PETUNJUK PENGERJAAN:
**A.** Jawablah pertanyaan berikut berdasarkan kutipan tentang hal-hal yang membatalkan shalat.
(i) Menurut Hanafiyah, apakah tertawa kecil membatalkan wudhu?
(ii) Apa alasan murtad, mati, gila, dan pingsan membatalkan shalat?
(iii) Siapa yang telah menyepakati bahwa berubahnya niat membatalkan shalat?
**B.** Tuliskan bagian berikutnya dari kutipan tentang hal-hal yang membatalkan shalat, mulai setelah kalimat terakhir.

KUTIPAN TEKS:
□ □ □ □ □ □ □
6.    Tertawa terbahak-bahak
Menurut mayoritas ulama selain Hanafiyah, tertawa yang sampai mengeluarkan suara hingga dua kalimat atau satu kalimat dipahami, maka hal itu membatalkan shalat. Batalnya shalat disitu karena termasuk dalam kategori berbicara.
Hanafiyah membedakan antara tertawa kecil dan tertawa lebar. Adapun tertawa kecil yaitu hanya didengar dirinya sendiri, maka membatalkan shalat hanyasanya tidak membatalkan wudhu, tapi jika tertawa lebar hngga dapat didengar teman sampingnya, maka ini dapat membatalkan shalat dan wudhunya.
7.    Murtad, mati, gila, dan pingsan
Keadaan tersebut akan membatalkan shalat karena akan menghilangkan hakikat shalat itu sendiri.
8.    Melanggar rukun-rukun shalat ataupun syarat-syaratnya
Yaitu seperti meninggalkan salah satu rukun shalat, adapun melanggar syarat tanpa udzur seperti membelakangi kiblat, menyingkap aurat dengan sengaja, atau tidak sengaja dengan waktu yang lama, atau jika ia mengetahui dan langsung menutupnya maka tidak membatalkannya.
9.    Berubahnya niat
Shalat dianggap batal karena bimbang atau berubah dalam niatnya, atau berniat untuk membatalkan shalat, atau niat keluar dari shalat, atau membatalkan bagian shalat yang sudah dijalani, atau bimbang apakah sudah niat atau belum. Semua ini telah disepakati para ulama.
□ □ □ □ □ □ □
DAFTAR DATA:
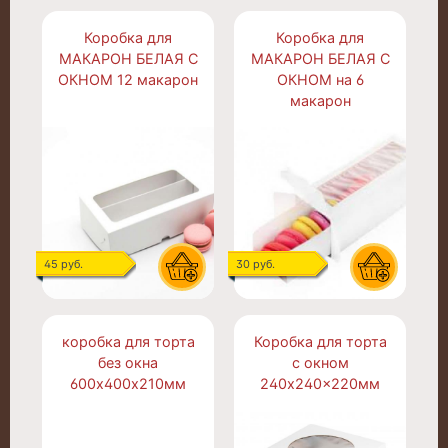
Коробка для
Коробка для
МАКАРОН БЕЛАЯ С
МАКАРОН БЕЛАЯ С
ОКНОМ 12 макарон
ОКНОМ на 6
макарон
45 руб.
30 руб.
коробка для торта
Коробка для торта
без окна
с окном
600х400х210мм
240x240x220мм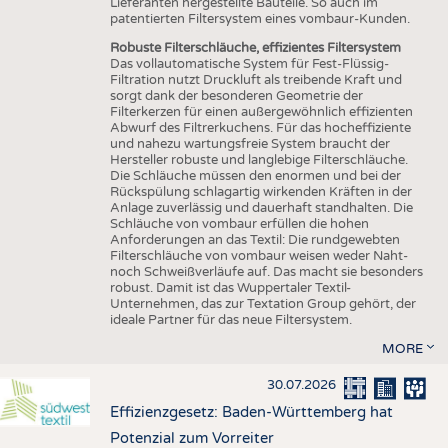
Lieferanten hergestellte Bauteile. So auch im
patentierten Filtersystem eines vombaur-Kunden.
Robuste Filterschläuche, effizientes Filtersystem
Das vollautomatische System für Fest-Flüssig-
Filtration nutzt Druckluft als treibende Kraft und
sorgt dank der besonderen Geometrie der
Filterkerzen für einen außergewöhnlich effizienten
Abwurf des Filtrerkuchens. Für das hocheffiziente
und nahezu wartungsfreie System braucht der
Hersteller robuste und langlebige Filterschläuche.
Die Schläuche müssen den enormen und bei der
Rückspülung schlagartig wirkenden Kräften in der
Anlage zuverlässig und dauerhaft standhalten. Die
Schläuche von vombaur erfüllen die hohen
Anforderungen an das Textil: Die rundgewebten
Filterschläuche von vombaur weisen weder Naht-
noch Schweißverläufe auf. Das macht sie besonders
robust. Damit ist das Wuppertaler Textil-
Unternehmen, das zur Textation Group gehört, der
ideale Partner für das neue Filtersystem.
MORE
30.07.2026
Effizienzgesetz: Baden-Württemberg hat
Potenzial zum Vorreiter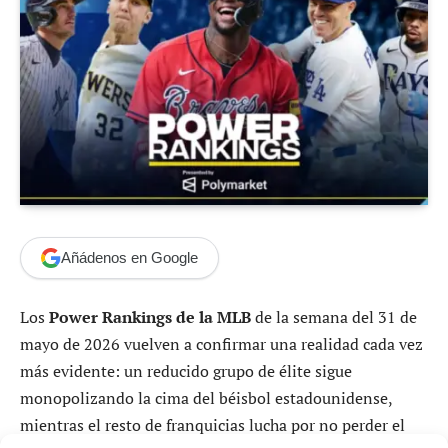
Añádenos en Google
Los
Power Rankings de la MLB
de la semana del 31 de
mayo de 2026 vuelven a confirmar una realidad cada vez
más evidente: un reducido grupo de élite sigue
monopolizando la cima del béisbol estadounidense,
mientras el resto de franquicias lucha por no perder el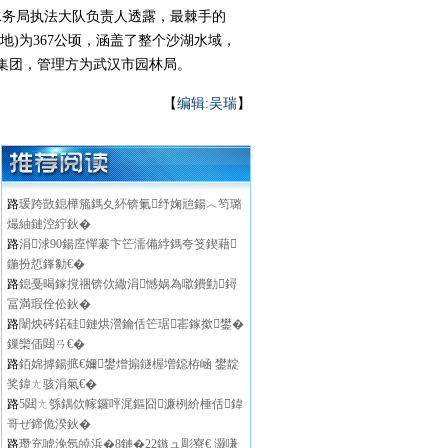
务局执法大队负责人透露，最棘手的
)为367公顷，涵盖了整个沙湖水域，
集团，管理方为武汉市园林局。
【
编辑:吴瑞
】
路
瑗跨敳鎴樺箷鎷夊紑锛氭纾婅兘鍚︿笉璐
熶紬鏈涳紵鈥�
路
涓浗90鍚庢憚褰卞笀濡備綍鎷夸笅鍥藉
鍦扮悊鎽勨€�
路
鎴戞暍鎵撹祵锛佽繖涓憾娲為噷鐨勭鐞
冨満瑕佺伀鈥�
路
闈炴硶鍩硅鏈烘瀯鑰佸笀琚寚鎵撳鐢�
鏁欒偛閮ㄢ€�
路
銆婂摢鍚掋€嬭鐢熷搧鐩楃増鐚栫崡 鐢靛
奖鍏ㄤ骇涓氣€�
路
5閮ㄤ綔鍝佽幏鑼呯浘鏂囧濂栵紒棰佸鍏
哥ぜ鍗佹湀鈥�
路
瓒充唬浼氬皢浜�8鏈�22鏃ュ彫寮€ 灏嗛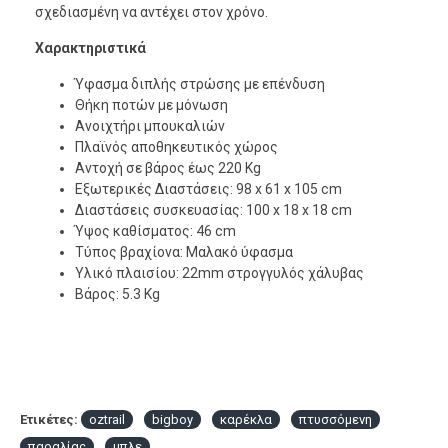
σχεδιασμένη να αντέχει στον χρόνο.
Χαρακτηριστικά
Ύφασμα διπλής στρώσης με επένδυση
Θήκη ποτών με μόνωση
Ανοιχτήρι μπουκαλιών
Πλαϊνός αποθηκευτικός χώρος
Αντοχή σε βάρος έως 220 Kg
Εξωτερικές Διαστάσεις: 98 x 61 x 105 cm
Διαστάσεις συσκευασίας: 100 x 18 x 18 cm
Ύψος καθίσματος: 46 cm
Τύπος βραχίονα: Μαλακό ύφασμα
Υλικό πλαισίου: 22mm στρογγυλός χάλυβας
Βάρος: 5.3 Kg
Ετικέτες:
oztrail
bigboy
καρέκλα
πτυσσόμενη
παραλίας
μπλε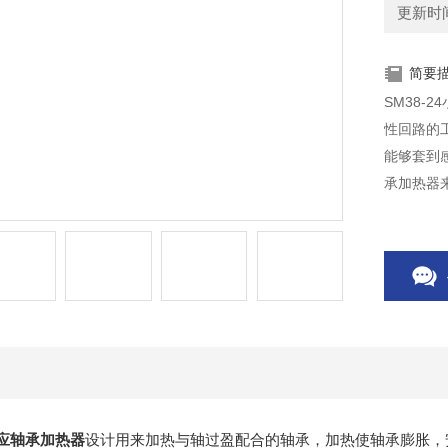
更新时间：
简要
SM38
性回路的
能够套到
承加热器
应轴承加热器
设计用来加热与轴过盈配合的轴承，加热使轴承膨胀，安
□ □ □ □ □ □ □
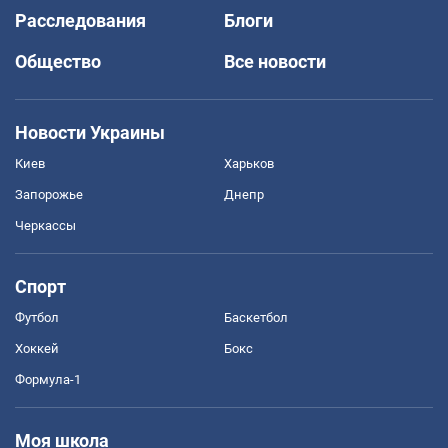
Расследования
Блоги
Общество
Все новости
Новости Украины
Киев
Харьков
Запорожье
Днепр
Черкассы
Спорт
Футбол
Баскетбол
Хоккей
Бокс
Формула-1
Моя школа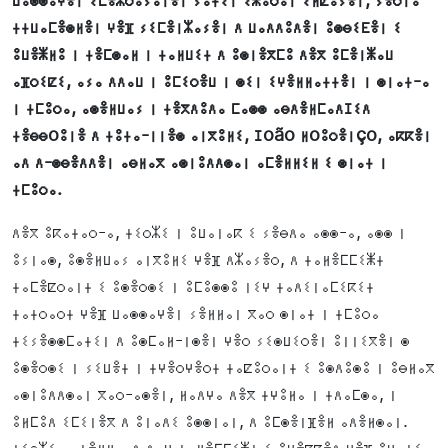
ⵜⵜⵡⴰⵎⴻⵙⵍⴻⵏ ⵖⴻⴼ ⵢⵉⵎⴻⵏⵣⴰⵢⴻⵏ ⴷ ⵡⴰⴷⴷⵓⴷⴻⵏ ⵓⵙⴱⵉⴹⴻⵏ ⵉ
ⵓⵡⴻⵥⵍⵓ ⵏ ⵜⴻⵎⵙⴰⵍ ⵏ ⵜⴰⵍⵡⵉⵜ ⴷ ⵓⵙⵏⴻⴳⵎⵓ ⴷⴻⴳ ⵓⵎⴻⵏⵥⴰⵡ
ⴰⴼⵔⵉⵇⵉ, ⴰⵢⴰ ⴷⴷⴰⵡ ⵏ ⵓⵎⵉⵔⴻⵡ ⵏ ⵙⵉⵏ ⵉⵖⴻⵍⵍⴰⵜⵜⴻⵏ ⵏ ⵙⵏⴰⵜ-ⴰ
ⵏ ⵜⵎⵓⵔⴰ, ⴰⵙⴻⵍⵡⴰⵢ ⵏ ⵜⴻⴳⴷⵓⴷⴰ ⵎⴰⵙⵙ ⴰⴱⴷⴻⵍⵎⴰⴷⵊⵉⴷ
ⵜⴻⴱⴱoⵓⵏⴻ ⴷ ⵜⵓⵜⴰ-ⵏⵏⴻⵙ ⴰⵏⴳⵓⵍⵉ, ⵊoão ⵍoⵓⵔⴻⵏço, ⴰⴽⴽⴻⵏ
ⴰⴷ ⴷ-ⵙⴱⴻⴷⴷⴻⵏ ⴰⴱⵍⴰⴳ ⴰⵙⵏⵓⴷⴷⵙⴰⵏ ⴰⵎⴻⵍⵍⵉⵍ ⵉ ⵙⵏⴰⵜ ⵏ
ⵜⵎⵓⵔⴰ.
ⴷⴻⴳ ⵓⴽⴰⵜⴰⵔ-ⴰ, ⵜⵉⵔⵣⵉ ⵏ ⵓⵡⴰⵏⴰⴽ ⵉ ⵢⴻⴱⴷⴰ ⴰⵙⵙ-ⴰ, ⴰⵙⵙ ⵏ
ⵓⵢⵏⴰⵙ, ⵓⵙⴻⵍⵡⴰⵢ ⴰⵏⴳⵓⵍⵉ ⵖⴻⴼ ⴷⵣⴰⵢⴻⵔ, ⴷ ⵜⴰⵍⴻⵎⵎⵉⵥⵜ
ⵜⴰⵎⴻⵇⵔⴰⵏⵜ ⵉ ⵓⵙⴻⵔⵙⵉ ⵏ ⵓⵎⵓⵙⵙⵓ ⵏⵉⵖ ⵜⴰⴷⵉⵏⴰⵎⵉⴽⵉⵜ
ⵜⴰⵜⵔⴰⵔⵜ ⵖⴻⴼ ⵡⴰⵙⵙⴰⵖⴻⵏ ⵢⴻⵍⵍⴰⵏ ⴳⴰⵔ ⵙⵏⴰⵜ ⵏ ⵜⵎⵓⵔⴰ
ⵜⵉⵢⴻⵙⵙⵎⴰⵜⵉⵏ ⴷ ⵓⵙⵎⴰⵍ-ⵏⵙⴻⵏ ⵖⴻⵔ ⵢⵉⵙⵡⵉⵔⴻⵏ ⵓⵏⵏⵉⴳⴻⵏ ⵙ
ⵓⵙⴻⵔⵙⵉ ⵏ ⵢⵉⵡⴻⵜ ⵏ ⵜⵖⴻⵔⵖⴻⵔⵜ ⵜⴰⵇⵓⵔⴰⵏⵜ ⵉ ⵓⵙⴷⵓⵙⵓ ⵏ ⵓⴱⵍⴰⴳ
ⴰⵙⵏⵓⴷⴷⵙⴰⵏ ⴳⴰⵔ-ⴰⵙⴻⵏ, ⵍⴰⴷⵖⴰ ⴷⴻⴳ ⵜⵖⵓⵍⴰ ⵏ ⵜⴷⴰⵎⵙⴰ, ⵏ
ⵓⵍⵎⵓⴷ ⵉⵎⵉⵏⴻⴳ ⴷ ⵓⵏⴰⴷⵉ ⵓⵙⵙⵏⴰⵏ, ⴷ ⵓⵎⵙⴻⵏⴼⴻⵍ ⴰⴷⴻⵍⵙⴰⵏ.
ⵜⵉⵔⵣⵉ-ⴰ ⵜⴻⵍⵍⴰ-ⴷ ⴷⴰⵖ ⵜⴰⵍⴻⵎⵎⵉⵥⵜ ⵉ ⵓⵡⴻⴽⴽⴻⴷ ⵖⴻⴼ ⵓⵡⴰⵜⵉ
□ □ □ □ □ □ □
KUNCI JAWABAN:
**A.**
(i) Tidak; tertawa kecil membatalkan shalat, tetapi tidak membatalkan wudhu.
(ii) Keadaan tersebut menghilangkan hakikat shalat itu sendiri.
(iii) Para ulama.

**B.**
Demikian juga jika berpindah niat, ia akan membatalkan shalat yang pertama dan yang dihitung adalah shalat yang kedua. Adapun jika niatnya sama dengan yang awal maka niat yang akhir tidak berpengaruh, dan yang dihitung niat yang awal. Sedangkan Imam Syafi’i sendiri membolehkan mengubah niat shalat fardhu menjadi niat shalat sunnah mutlak, tanpa membatalkan rakaat yang telah dijalani.
10. Salah dalam membaca lafadz shalat
Menurut Hanafiyah dan syafi’iyah salah dalam membaca lafadz shalat yang merubah maknanya bisa membatalkan shalat seseorang, seperti berubahnya makna iman jadi kufur, atau ketaatan menjadi kemaksiatan, lalu syafi’iah lebih merinci lagi terkhusus dalam surat al Fathihah, dan juga dalam surat yang lain jika sengaja, berilmu, dan mampu untuk membaca dengan benar, begitu juga pendapat Hanabilah. Akan tetapi menurut Malikiyah salah dalam dalam bacaan tidak membatalkan shalat walaupun sampai merubah maknanya, baik dalam surat al Fathihah maupun dalam surat lainnya.
Ulama Hanabilah berkata, jika dengan bacaan itu mengubah makna selain dari surat al Fathihah, shalatnya tetap sah dan boleh dijadikan imam. Kecuali jika terdapat unsur kesengajaan, maka shalatnya batal. Adapun jika mengubah makna pada surat al Fathihah maka shalatnya batal.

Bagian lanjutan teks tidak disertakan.